Comment cela va fonctionner ?

Pour que le bus démarre, le taux d’alcoolémie du conducteur doit être inférieur à 0,2 gramme par litre de sang. Une tolérance inférieure à celle imposée aux conducteurs de voitures, qui est de 0,5 gramme par litre de sang. Si le test est positif, le véhicule ne démarre pas. Il est possible de faire un second essai. Si le conducteur présente encore un taux d’alcool supérieur à la norme, le véhicule est immobilisé et le principal intéressé doit prévenir son employeur pour être remplacé.

Tous les cars sont-ils déjà équipés ?

Le parc est équipé « à 80-90 % », estime Stéphane Vialettes, directeur général d’Alcolock France, fabricant d’EAD. En cas de non-respect de cette règle, la Fédération nationale des transports de voyageurs (FNTV) rappelle que l’autocariste risque jusqu’à 375 euros d’amende.

Un conducteur peut-il tricher ?

Ces appareils sont très fiables. Mais certains conducteurs ayant bu de l’alcool pourraient être tentés de faire souffler un de leurs amis à leur place : « Le risque existe toujours, mais il n’existe pas beaucoup de personnes capables de prendre cette responsabilité, en sachant que le conducteur alcoolisé pourrait avoir un accident », estime Jean-Yves Salaün. Sans compter que ce dernier ne pourrait pas passer entre les mailles du filet en cas de contrôle aléatoire de la police sur les routes.

Quelle est l’efficacité de ce dispositif ?

La Finlande a été la première à imposer le dispositif, avec de vrais retours positifs. Pour Jean-Yves Salaün. « Il s’agit d’un excellent moyen de prévention afin d’éviter des situations dramatiques ». Et d’envoyer à nouveau un message de vigilance à tous les usagers de la route concernant la consommation d’alcool.

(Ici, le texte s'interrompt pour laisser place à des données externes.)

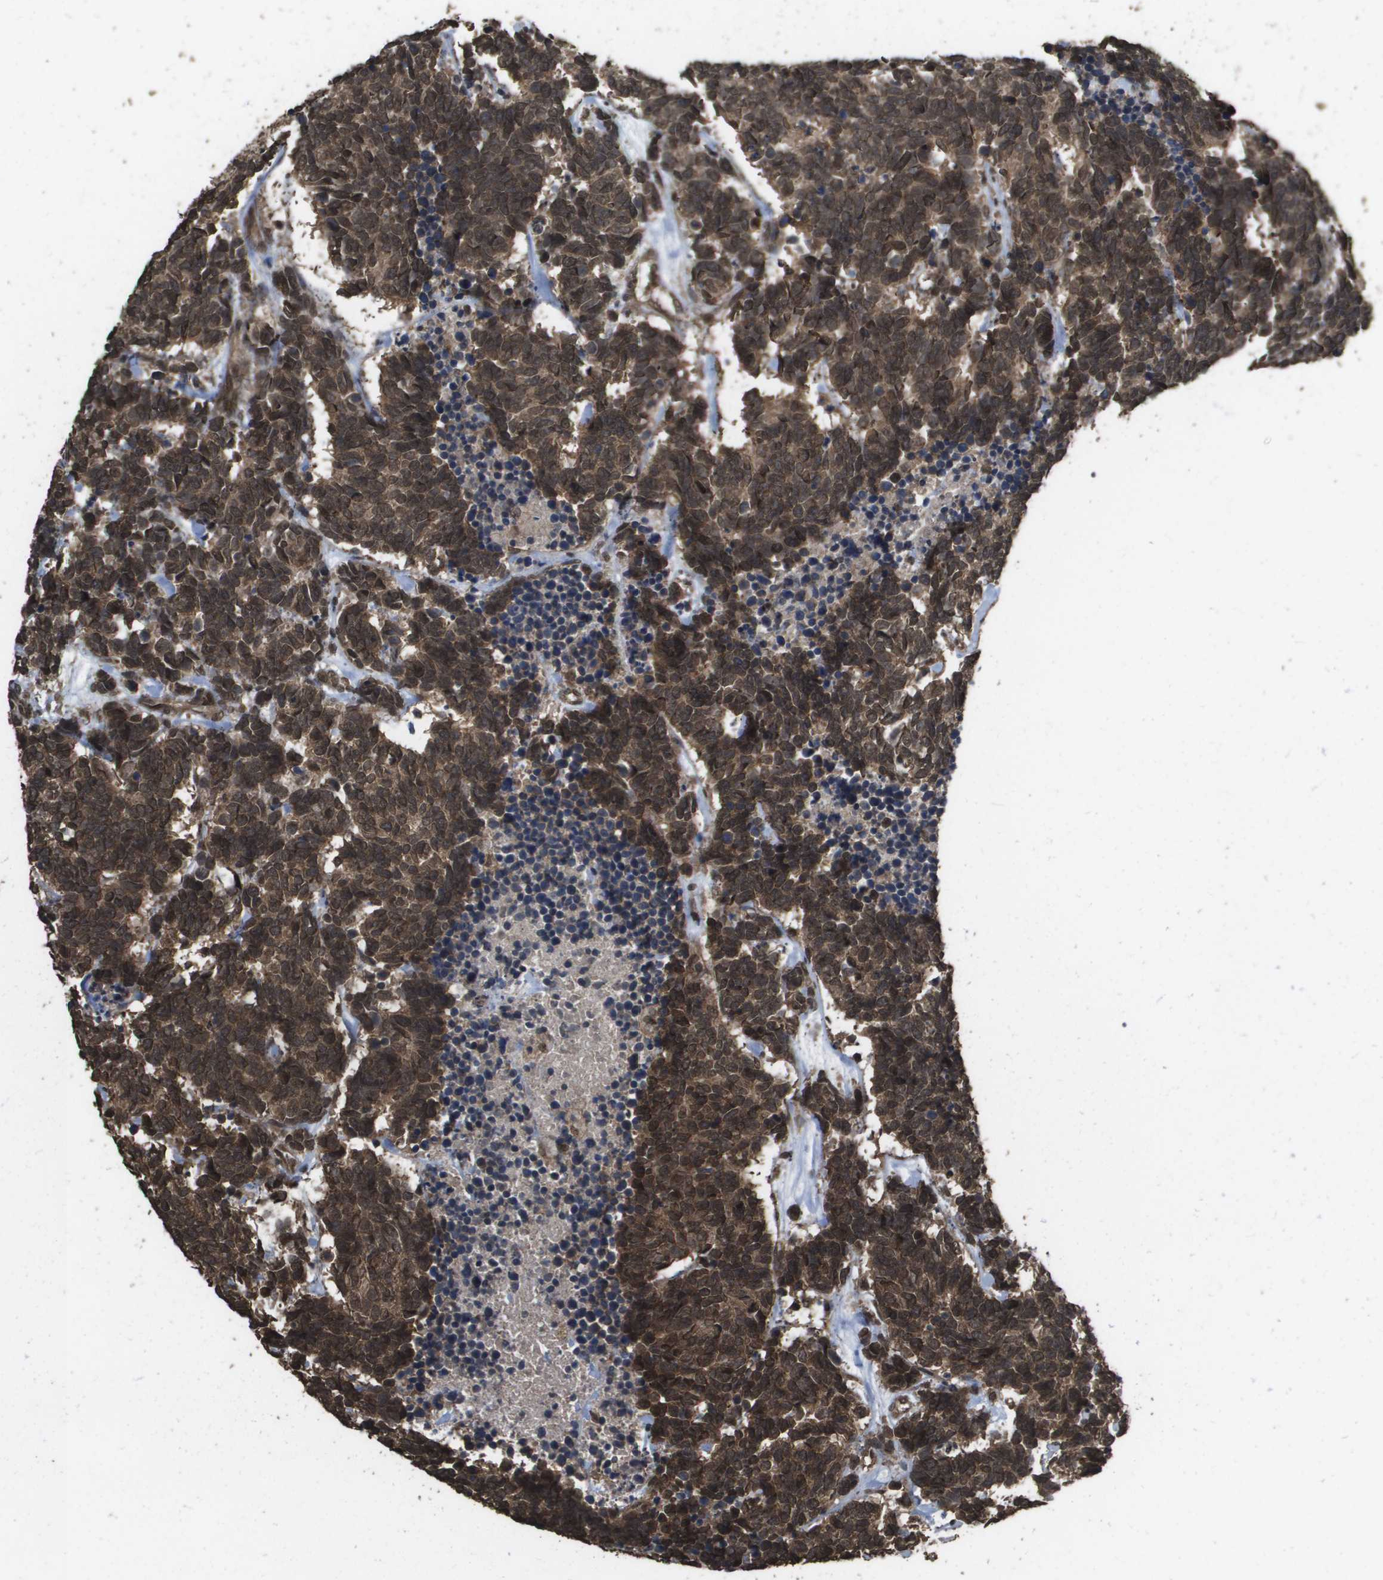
{"staining": {"intensity": "moderate", "quantity": ">75%", "location": "cytoplasmic/membranous,nuclear"}, "tissue": "carcinoid", "cell_type": "Tumor cells", "image_type": "cancer", "snomed": [{"axis": "morphology", "description": "Carcinoma, NOS"}, {"axis": "morphology", "description": "Carcinoid, malignant, NOS"}, {"axis": "topography", "description": "Urinary bladder"}], "caption": "Human carcinoid stained for a protein (brown) shows moderate cytoplasmic/membranous and nuclear positive positivity in about >75% of tumor cells.", "gene": "AXIN2", "patient": {"sex": "male", "age": 57}}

Par ailleurs, en moyenne, la récidive des conducteurs ayant bu de l’alcool avant de conduite baisse de moitié dans les pays qui utilisent les EAD.

Quels sont les bémols de cette mesure ?

« Le fait qu’elle ne concerne pas les cars étrangers, ni les bus urbains en réduit la portée, mais c’est déjà un bon début », estime Jean-Yves Salaün.

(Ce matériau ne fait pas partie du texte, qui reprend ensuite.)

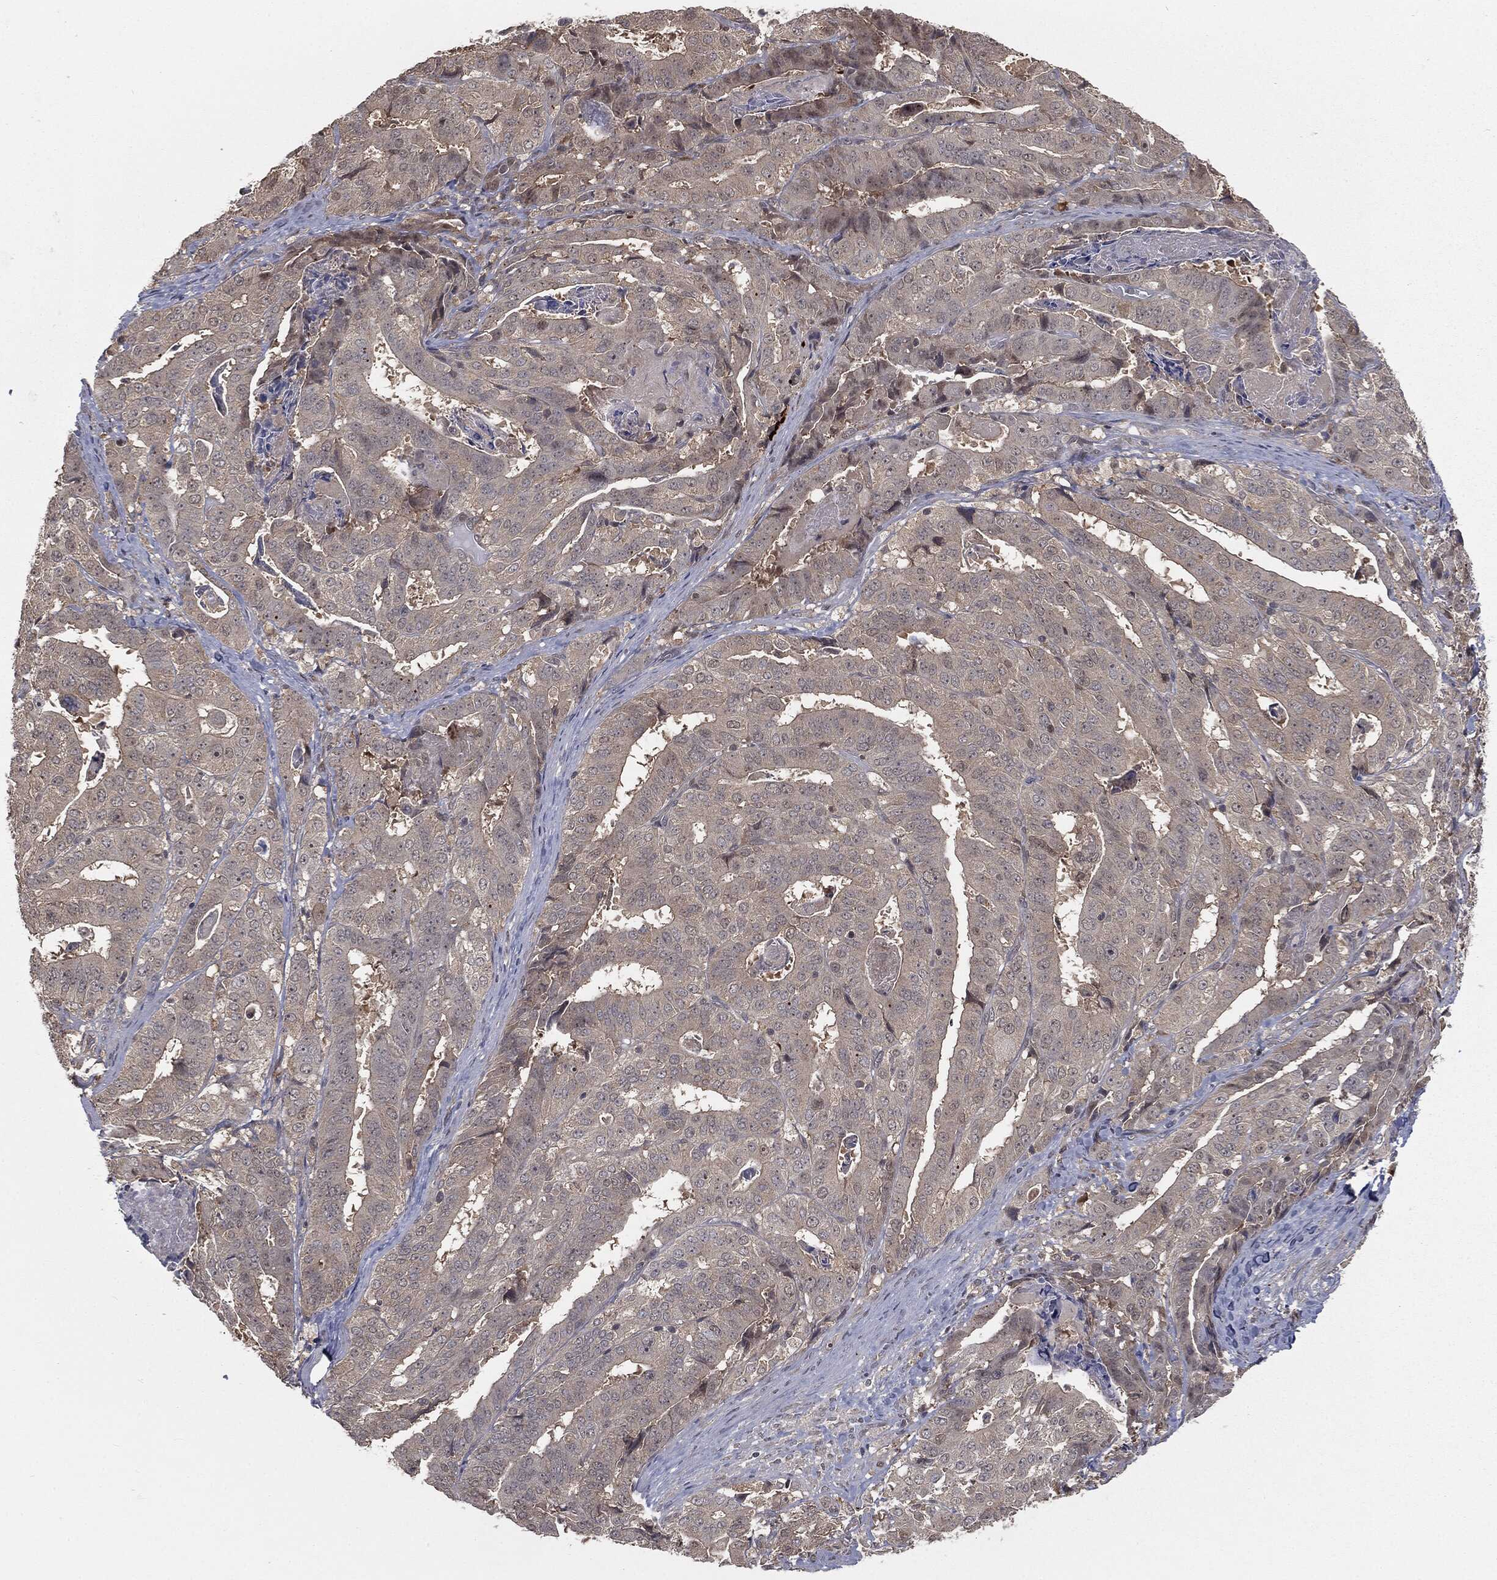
{"staining": {"intensity": "negative", "quantity": "none", "location": "none"}, "tissue": "stomach cancer", "cell_type": "Tumor cells", "image_type": "cancer", "snomed": [{"axis": "morphology", "description": "Adenocarcinoma, NOS"}, {"axis": "topography", "description": "Stomach"}], "caption": "This is an immunohistochemistry micrograph of stomach adenocarcinoma. There is no staining in tumor cells.", "gene": "FBXO7", "patient": {"sex": "male", "age": 48}}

Cette mesure va-t-elle contribuer au développement des éthylotests anti démarrage pour les autres véhicules ?

Depuis 2011, les juges peuvent imposer l’installation d’un éthylotest anti démarrage sur les véhicules des personnes condamnées après avoir roulé avec plus de 0,8 g/l de sang. « Mais cette peine est rarement prononcée par les juges, notamment car en raison du manque de centres installateurs et du prix de l’appareil. Mais nous le regrettons », déclare Jean-Yves Salaün. Les associations de prévention routière espèrent que le sujet sera remis sur la table lors du prochain Comité interministériel de sécurité routière, convoqué à la rentrée.